───── Exercise passage

For the spouse of a narcissist, this is sobering news.  I believe what Al-Anon teaches about alcoholics also applies to narcissists: “You didn’t CAUSE it, you can’t CONTROL it, and you can’t CURE it.”  So you need to educate yourself, remind yourself that you are not the crazy one, think through the options and decide what YOU are going to do with your life.  Check out our Helpful Resources page.   Start practicing some of the “Healing from Emotional Abuse” ideas.  Gear up for a difficult but worthwhile journey.  It’s unlikely you will ever change the narcissist; but you can change and heal yourself.

Blessings,

Melissa

 

4 thoughts on “What is Narcissistic Personality Disorder (NPD)?

  1. I’m afraid this sounds a lot like my spouse. I’ve been in a very difficult marriage for 4 years now, and I’ve been trying to please my husband b/c I believe that marriage is for better or for worse. There has been a bunch of “worse” though, and many of the things you list here are involved. Thank you for the information – I have a lot to think through.

    • I hear you Tiffany. I was married for 8 years and did all I could to make the marriage work. I was starting to think that I was going crazy and my self esteem was so low. My ex is a passive aggressive narcissist and would withhold all aspects of the marriage for weeks and months at a time. This was his way of punishing me and teaching me a lesson because, I was not meeting his unrealistic expectations. This article hit the nail on the head and after I left, I myself did some research as well. I nearly passed out when I learned about NPD and exactly who I was dealing with. With much counselling, prayer and confiding in close friendships, I am healing from the past abuse. I had no choice but to retain a lawyer and proceed with court. Narcissists do not negotiate nor have the same rational thinking as you and I. I pray that you will seek wise counsel and also, dig deep into Gods word. That is what got me through the war zone of my marriage and God is still my strength now. Take Care

  2. So..what if you don’t “know ” for sure your husband is NPD. People have said to me he “probably is one” and I have read up and sooo many of the signs are there..but a lot of NPD’s don’t end up in a therapists office so can’t officially get diagnosed..then what?

──────────
───── Dataset section

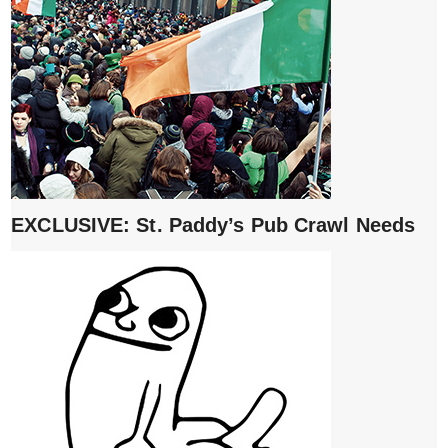
EXCLUSIVE: St. Paddy’s Pub Crawl Needs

──────────

### Problems and tasks
a) Transcribe the narcissism passage, beginning at the words "For the spouse" and stopping after "and heal yourself.".
b) Pick up the narcissism passage after its last sentence and keep writing it.
The data comes from a different source than the narcissism passage.

### Answers for the exercise
a)
For the spouse of a narcissist, this is sobering news.  I believe what Al-Anon teaches about alcoholics also applies to narcissists: “You didn’t CAUSE it, you can’t CONTROL it, and you can’t CURE it.”  So you need to educate yourself, remind yourself that you are not the crazy one, think through the options and decide what YOU are going to do with your life.  Check out our Helpful Resources page.   Start practicing some of the “Healing from Emotional Abuse” ideas.  Gear up for a difficult but worthwhile journey.  It’s unlikely you will ever change the narcissist; but you can change and heal yourself.

b)
    So just some quick background- I have been married for 11 years- woke up to the realty of emotional and verbal abuse for the past 11 years 2 years ago…have been struggling ever since…I have been standing up and working on myself – I see some behaviour change–and finally after 2 years of boundaries and consequences I see some openness..but now what? I still want out sometimes or at least separation but feel I can’t now that he is actually showing some signs of change? can you help me out here with some advice?

    • Dear Benedicta,
      First, I am so, so sorry that you have endured 11 years of emotional and verbal abuse. That is damaging to your heart and soul. I am glad you have woken up and become aware of the reality of what is really going on.

      I would recommend you read the book “Daily Wisdom for Why Does He Do That” by Lundy Bancroft. I have learned so much from the book. I think it will help you think through your needs and your sanity. It will help you heal from the gut wrenching and mind numbing effects of living with a Narcissist or angry/controlling spouse.

      As far as knowing for sure if your spouse has NPD, not many of us can get an official diagnosis, because, as you state, not many with NPD get a psychological evaluation. In the end, I don’t think it really matters. Whether he is NPD, or an “angry and controlling” spouse, if he is abusive, that (and the impacts on you) is what needs to be dealt with.

      I pray for your health and for healing from the trauma of being with an abusive partner.